A number of commentators (including the Trade Secret Litigator) have opined about the potential impact that the new America Invents Act (AIA) may have on the increased use of trade secrets, primarily focusing on the newly-expanded “prior commercial use” defense under the AIA. However, my colleague Robert T. S. Latta recently brought another potential benefit that may arise under the AIA for trade secret owners to my attention, and he was kind enough to commit his thoughts to this post. According to Rob, the legislative history of another recent amendment of the AIA suggests that a trade secret owner may essentially be provided with a potential mulligan in the form of a subsequent patent should he or she lose his or her trade secret protection. 

Under current patent law, if an inventor maintains his invention as a trade secret and commercially profits from that invention for more than one year, the inventor forfeits the right to patent that invention. As Justice Learned Hand wrote long ago, “it is a condition upon an inventor’s right to a patent that he shall not exploit his discovery competitively after it is ready for patenting; he must content himself with either secrecy, or legal monopoly.” Metallizing Engineering Co. v. Kenyon Bearing and Auto Parts Co., 153 F.2d 516 (2d Cir. 1946).

However, new language in the AIA may change that settled precedent. The revised § 102(a)(1), which comes into effect on March 16, 2013, permits a patent unless “the claimed invention was patented, described in a printed publication, or in public use, on sale, or otherwise available to the public before the effective filing date of the claimed invention.” (Emphasis added). If it was not available to the public (as any trade secret would not be), it would be patentable under the new §102(a)(1).

The legislative history supports this view. Senator Jon Kyl, on the day the AIA was enacted, explained “public uses and sales are prior art only if they make the invention available to the public.” Congressional Record, Senate, Sept. 8, 2011 at S5431. Furthermore, the day after the enactment of the AIA, Senator Patrick Leahy advised that §102(a)(1) “was drafted in part to do away with precedent under current law that private offers for sale or private uses or secret processes practiced in the United States that result in a product or service that is then made public may be deemed patent-defeating prior art.” He stated that prior art must meet the “the public accessibility standard that is well-settled in current law, especially case law of the Federal Circuit.” Congressional Record Volume 157, Number 35 (Wednesday, March 9, 2011), Senate, S1496-S1497.

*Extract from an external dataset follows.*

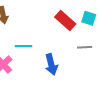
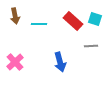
cyan line: (23, 46) -> (39, 24), moved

If §102(a)(1) is indeed interpreted, as suggested by this legislative history, to overturn current precedent, then an inventor will no longer forfeit his or her U.S. patent rights for maintaining his or her invention as trade secrets for a period longer than one year. The inventor will be free to practice that invention for commercial gain as a trade secret until such time as the inventor finds it necessary to patent it (providing another has not already patented the invention). Further, if someone has patented the invention, the prior secret user would still have the prior commercial use defense to patent infringement under §273.

Is the new language in §102(a)(1) simply a “catch-all” phrase?  Some (most notably, Sughrue Mion LLP, in an article  attached as a PDF below) interpret “or otherwise available to the public” as nothing more than a catch-all language, capturing unspecified types of disclosure. Under this interpretation, the current case law regarding secret uses and/or sales would remain unaltered. These commentators have argued that this interpretation of §102(a)(1) maintains harmony of this section of U.S. patent law with that of the patent laws of other countries, a stated purpose of the AIA. (See comments of Senator Hatch, Congressional Record (January 25, 2011), Senate, S142 (“If enacted the Patent Reform Act of 2011 would move the United States to a first-inventor-to-file system, which will bring greater harmony and improve our competitiveness.”)). 

This “catch-all” interpretation of § 102(a)(1) might also fall in line with the statutory rule of construction that when Congress intends such a dramatic shift in the law, it does so explicitly. Bd. of Trustees of Leland Stanford Jr. Univ. v. Roche Molecular Sys., Inc., __ U.S. __, 09-1159 (June 6, 2011) (“Congress has in the past divested inventors of their rights in inventions by providing unambiguously that inventions created pursuant to specified federal contracts become the property of the United States … Such language is notably absent from the Bayh-Dole Act”).

That being said, however, as Robert Maier of Baker & Botts argues in his article “The Big Secret of the America Invents Act” for IP Today, the legislative history of the AIA suggests that a “catch-all” in §102(a)(1) was not the intent of at least some lawmakers. In the humble view of the Trade Secret Litigator, this certainly does not look like “catch all” language, and on its face, this relatively straightforward language would seem to include trade secrets which are by definition not publicly available.

Until a court considers this issue under §102(a)(1) of the AIA, this will remain a subject of debate. However, it may be worthwhile for a trade secret owner whose trade secret has lost one or more of its trade secret elements to test this proposition before a court.